*** Opening of Data extracts ***

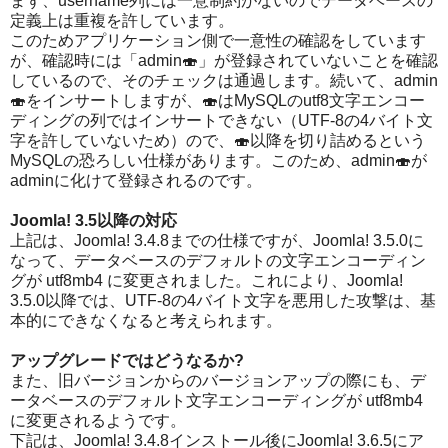
まず、username列には一意制約がないのでデータベースの
定義上は重複を許しています。
このためアプリケーション側で一意性の確認をしています
が、確認時には「admin🍣」が登録されていないことを確認
しているので、そのチェックは通過します。続いて、admin
🍣をインサートしますが、🍣はMySQLのutf8文字エンコー
ディングの列ではインサートできない（UTF-8の4バイト文
字を許していないため）ので、🍣以降を切り詰めるという
MySQLの恐ろしい仕様があります。このため、admin🍣が
adminに化けて登録されるのです。
Joomla! 3.5以降の対応
上記は、Joomla! 3.4.8までの仕様ですが、Joomla! 3.5.0に
なって、データベースのデフォルトの文字エンコーディン
グが utf8mb4 に変更されました。これにより、Joomla!
3.5.0以降では、UTF-8の4バイト文字を悪用した攻撃は、基
本的にできなくなると考えられます。
アップグレードではどうなるか?
また、旧バージョンからのバージョンアップの際にも、デ
ータベースのデフォルト文字エンコーディングが utf8mb4
に変更されるようです。
下記は、Joomla! 3.4.8インストール後にJoomla! 3.6.5にア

*** Close of Data extracts ***

Return every line of text in the entry above verbatim. Leave out the picture.

まず、username列には一意制約がないのでデータベースの
定義上は重複を許しています。
このためアプリケーション側で一意性の確認をしています
が、確認時には「admin🍣」が登録されていないことを確認
しているので、そのチェックは通過します。続いて、admin
🍣をインサートしますが、🍣はMySQLのutf8文字エンコー
ディングの列ではインサートできない（UTF-8の4バイト文
字を許していないため）ので、🍣以降を切り詰めるという
MySQLの恐ろしい仕様があります。このため、admin🍣が
adminに化けて登録されるのです。
Joomla! 3.5以降の対応
上記は、Joomla! 3.4.8までの仕様ですが、Joomla! 3.5.0に
なって、データベースのデフォルトの文字エンコーディン
グが utf8mb4 に変更されました。これにより、Joomla!
3.5.0以降では、UTF-8の4バイト文字を悪用した攻撃は、基
本的にできなくなると考えられます。
アップグレードではどうなるか?
また、旧バージョンからのバージョンアップの際にも、デ
ータベースのデフォルト文字エンコーディングが utf8mb4
に変更されるようです。
下記は、Joomla! 3.4.8インストール後にJoomla! 3.6.5にア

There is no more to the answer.